WHAT THE TASK ASKS: When you copy the material below, keep every line exact and drop the pictures.

RECORDS PROVIDED:
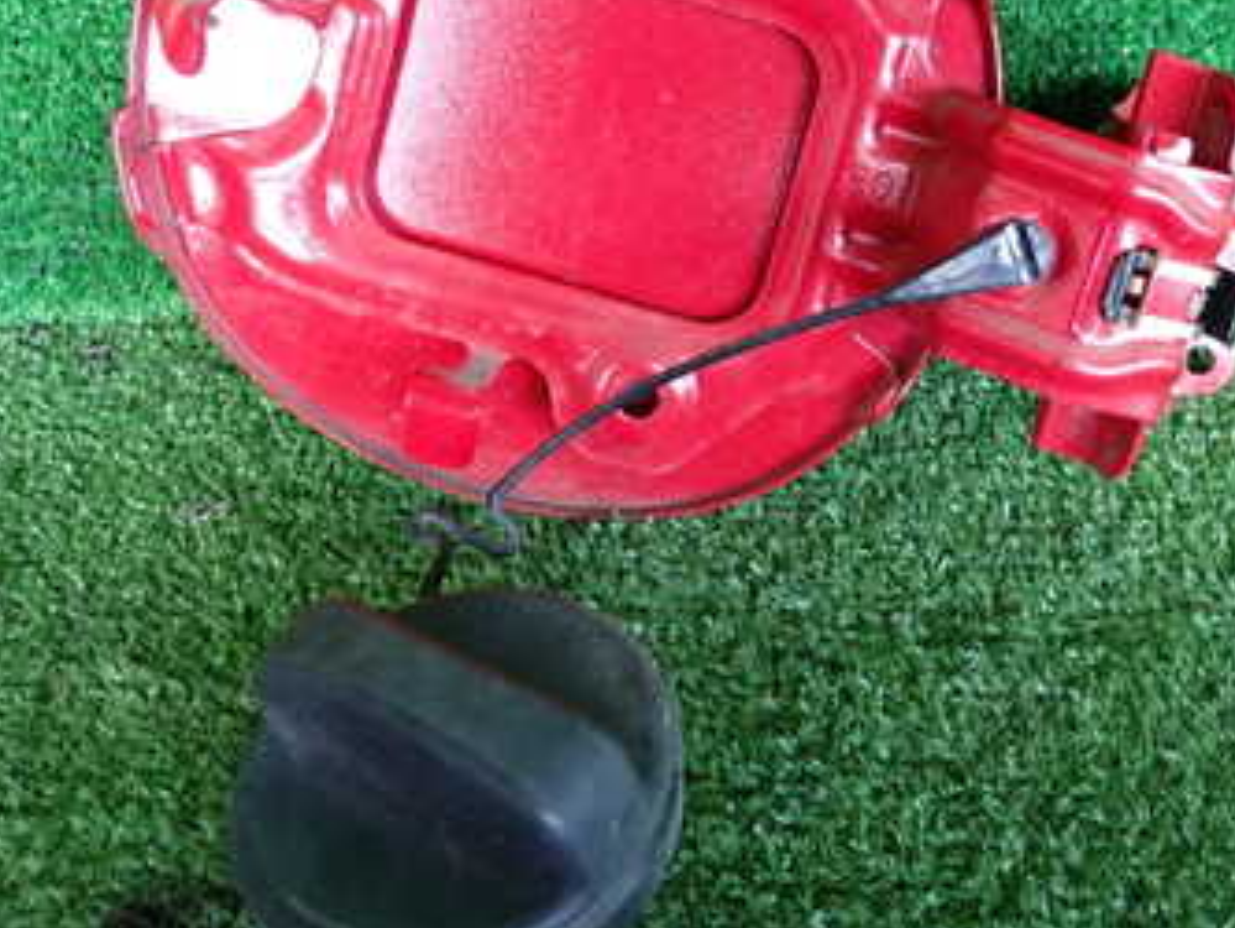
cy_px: 260
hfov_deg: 41.4
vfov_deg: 31.8
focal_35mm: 45
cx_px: 846
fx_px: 1606
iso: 200
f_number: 2
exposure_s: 1/30
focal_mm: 4.5
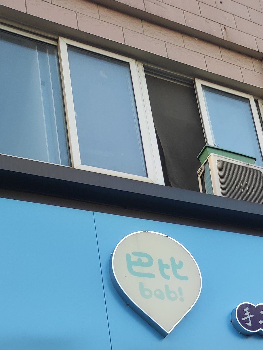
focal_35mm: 56
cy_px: 354
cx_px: 250
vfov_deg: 31.6
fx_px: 567
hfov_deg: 25.1
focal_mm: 5.43
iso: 50
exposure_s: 1/104
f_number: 1.89
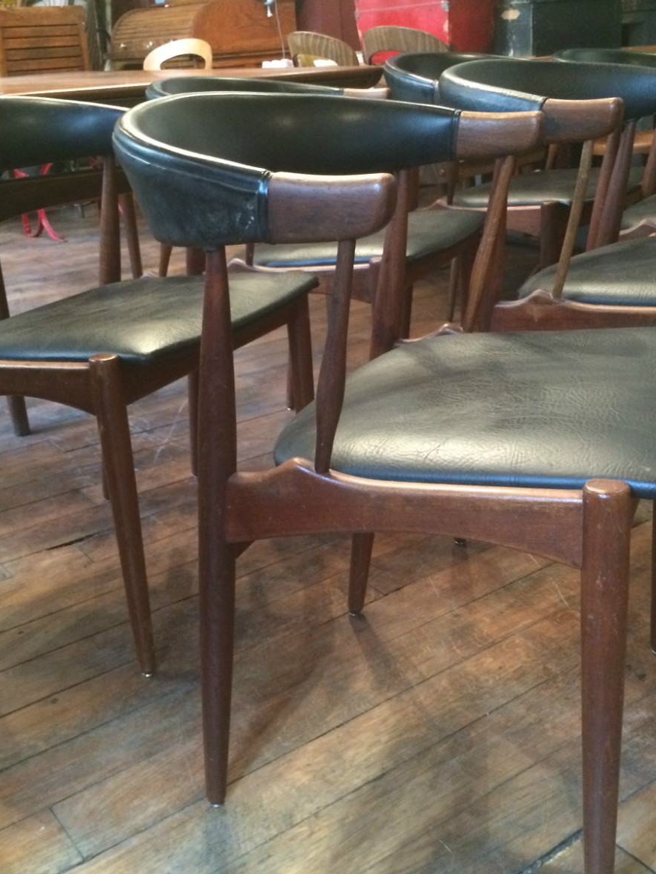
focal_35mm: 41
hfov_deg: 35.1
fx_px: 1036
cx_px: 356
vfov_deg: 45.8
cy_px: 431
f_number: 2.2
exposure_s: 1/17
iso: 400
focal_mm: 4.12
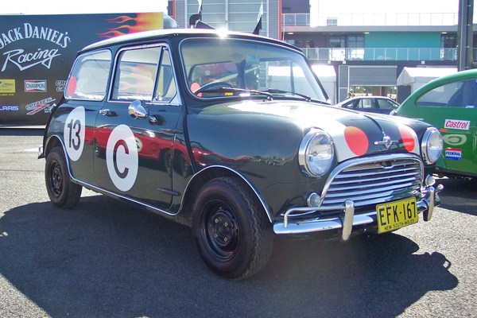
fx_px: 503
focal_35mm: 38
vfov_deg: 35.1
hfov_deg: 50.7
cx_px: 238
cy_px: 159
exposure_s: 1/500
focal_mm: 8
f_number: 2.8
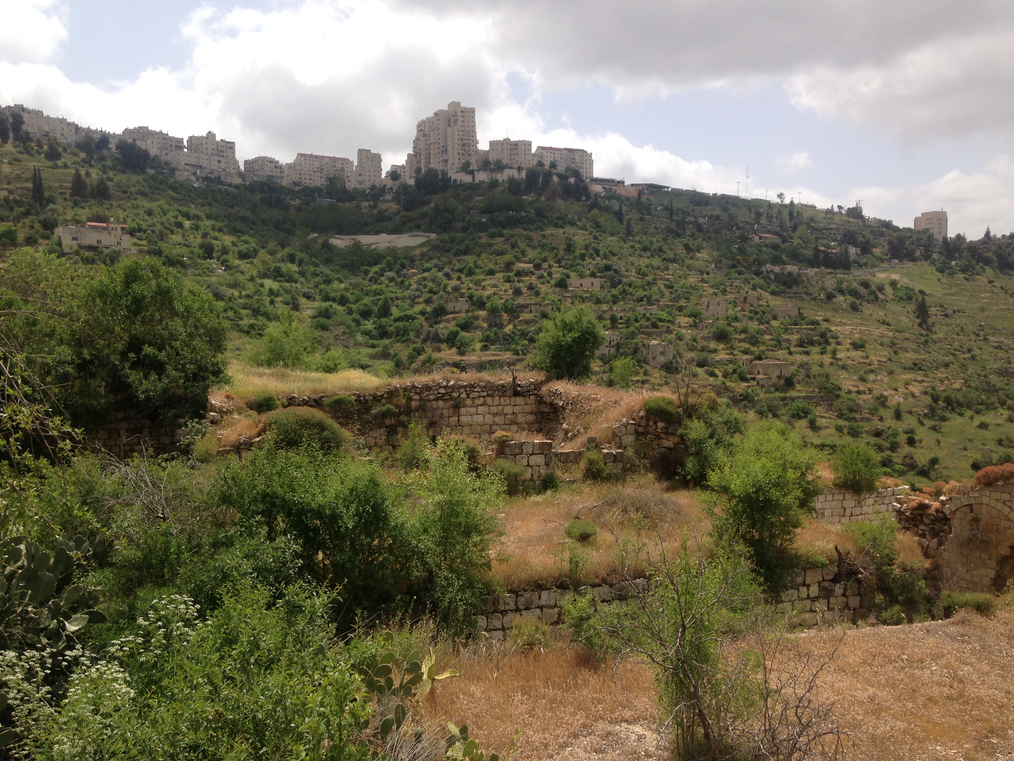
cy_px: 380
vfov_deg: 42.9
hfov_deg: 55.4
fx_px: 967
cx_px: 507
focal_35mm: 33
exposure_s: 1/1808
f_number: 2.4
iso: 50
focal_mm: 4.12
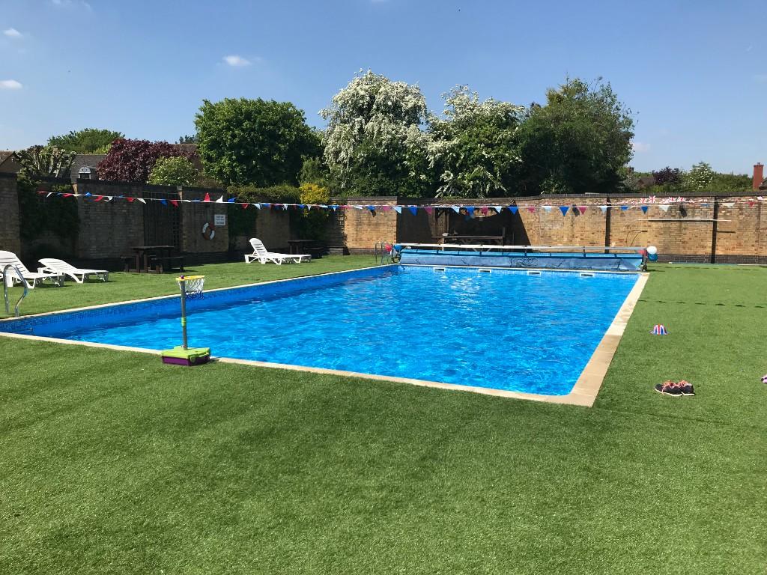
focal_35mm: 28
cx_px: 384
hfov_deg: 63.4
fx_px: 620
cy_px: 288
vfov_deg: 49.7
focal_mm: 3.99
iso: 20
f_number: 1.8
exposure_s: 1/2457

OUTPUT:
cy_px: 260
hfov_deg: 41.4
vfov_deg: 31.8
focal_35mm: 45
cx_px: 846
fx_px: 1606
iso: 200
f_number: 2
exposure_s: 1/30
focal_mm: 4.5
focal_35mm: 56
cy_px: 354
cx_px: 250
vfov_deg: 31.6
fx_px: 567
hfov_deg: 25.1
focal_mm: 5.43
iso: 50
exposure_s: 1/104
f_number: 1.89
focal_35mm: 41
hfov_deg: 35.1
fx_px: 1036
cx_px: 356
vfov_deg: 45.8
cy_px: 431
f_number: 2.2
exposure_s: 1/17
iso: 400
focal_mm: 4.12
fx_px: 503
focal_35mm: 38
vfov_deg: 35.1
hfov_deg: 50.7
cx_px: 238
cy_px: 159
exposure_s: 1/500
focal_mm: 8
f_number: 2.8
cy_px: 380
vfov_deg: 42.9
hfov_deg: 55.4
fx_px: 967
cx_px: 507
focal_35mm: 33
exposure_s: 1/1808
f_number: 2.4
iso: 50
focal_mm: 4.12
focal_35mm: 28
cx_px: 384
hfov_deg: 63.4
fx_px: 620
cy_px: 288
vfov_deg: 49.7
focal_mm: 3.99
iso: 20
f_number: 1.8
exposure_s: 1/2457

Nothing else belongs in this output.